Technical Progression of Flink + Paimon Real-time Lakehouse Solutions

Xuannan Su

Chinese Session 2025-07-27 16:15 GMT+8  (ROOM : WanChun Hall) #datalake

The lakehouse architecture has emerged as a transformative trend in recent years. By leveraging Flink as a stream-batch unified processing engine and Paimon as a stream-batch unified lake format, the Streaming Lakehouse architecture has enabled real-time data freshness for the lakehouse. While structured data remains widely used in Paimon, semi-structured and unstructured data are becoming increasingly critical in artificial intelligence applications. The Flink and Paimon communities have collaborated closely, combining their strengths and integrating cutting-edge features to deliver significant enhancements and optimizations for users.
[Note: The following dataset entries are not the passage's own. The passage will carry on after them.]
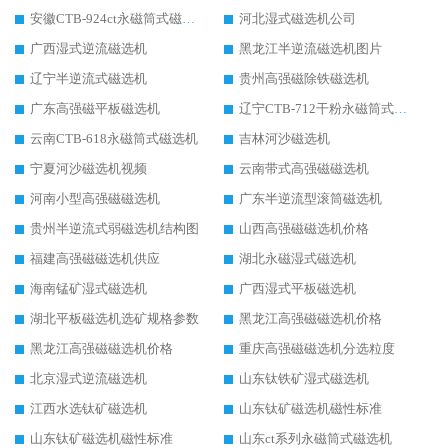
安徽CTB-924ct永磁筒式磁选机
河北湿式磁选机公司
广西湿式逆流磁选机
黑龙江半逆流磁选机图片
辽宁半逆流式磁选机
贵州高强磁除铁磁选机
广东高强磁平板磁选机
辽宁CTB-712干粉永磁筒式磁选机
云南CTB-618永磁筒式磁选机
吉林河沙磁选机
宁夏河沙磁选机视频
云南带式高强磁磁选机
河南小型高强磁磁选机
广东半逆流型滚筒磁选机
贵州半逆流式弱磁选机结构图
山西高强磁磁选机价格
福建高强磁磁选机供应
湖北永磁湿式磁选机
海南锰矿湿式磁选机
广西湿式平板磁选机
湖北平板磁选机选矿规格参数
黑龙江高强磁磁选机价格
黑龙江高强磁磁选机价格
重庆高强磁磁选机分选粒度
北京湿式逆流磁选机
山东钛铁矿湿式磁选机
江西水选钛矿磁选机
山东钛矿磁选机磁性标准
山东钛矿磁选机磁性标准
山东ct系列永磁筒式磁选机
In this talk, we will introduce some of the important work, including:

  • How Flink and Paimon utilize the Variant data type and variant shredding to enhance performance when handling semi-structured data
  • How Flink leverages Paimon’s bucket mechanism to accelerate joins with Paimon dimension tables
  • Enhancements to simplify and improve the user experience in managing a data lakehouse

Speakers:


Xuannan Su: Alibaba Group

Xuannan is a software engineer at Alibaba. He is focusing on the development of Apache Flink and its ecosystem after he received his master’s degree from Carnegie Mellon University in 2019.